Vagó por la vivienda con el vaso en la mano. Recordó los anos que había vivido allí. Comprobó que estaba cerrada con llave. Leyó los breves mensajes de Marie en su móvil. Movilizó los hombros tensos y contempló el cuchillo clavado en el muro del dormitorio.

Se lavó los dientes mientras se miraba en el espejo. Al ver sus ojos, se sobresaltó. Mientras el cepillo restregaba con un zumbido la pasta de dientes por su dentadura, se fijó en el suelo. Escupió. Hizo gárgaras.

Regresó al dormitorio. Agarró la empuñadura y tiró con todas sus fuerzas. El cuchillo no se movió ni un milímetro.

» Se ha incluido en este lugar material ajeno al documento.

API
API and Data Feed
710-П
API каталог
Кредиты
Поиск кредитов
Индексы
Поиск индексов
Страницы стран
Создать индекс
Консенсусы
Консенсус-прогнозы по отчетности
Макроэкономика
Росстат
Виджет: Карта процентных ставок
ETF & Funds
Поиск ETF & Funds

Se arrodilló para examinar la alfombra. Al cabo de un rato creyó que debajo del cuchillo el suelo estaba un poco más limpio que en los alrededores.

Sacó la aspiradora del armario del dormitorio, donde guardaba el voluminoso aparato por falta de espacio. Extrajo la bolsa, fue al baño y vació su contenido en la bañera. El polvo que se desprendió le hizo toser. Se tapó la cara con una mano. Con la otra rebuscó en el bloque compacto de pelusas de polvo, trocitos de papel y basura comprimida. No tardó en hallar un polvo blanco.

Procedía del muro.

18

A lo mejor la clave era el orden.

Se frotó los ojos, esforzándose por retener ese pensamiento. Orden. Modificar lo menos posible. Y allí donde fuera factible, restablecer la situación antigua.

Parpadeó. Había soñado, una pesadilla… ¿Cuál?

Miró a la pared. El cuchillo había desaparecido. Jonas se levantó de improviso. La cámara, el fusil, el ordenador, todo estaba en su sitio. Pero el cuchillo había desaparecido.

Mientras intentaba abrocharse la camisa con dedos temblorosos, su mirada examinaba el suelo. Nada. Corrió al cuarto de estar: ni rastro del cuchillo.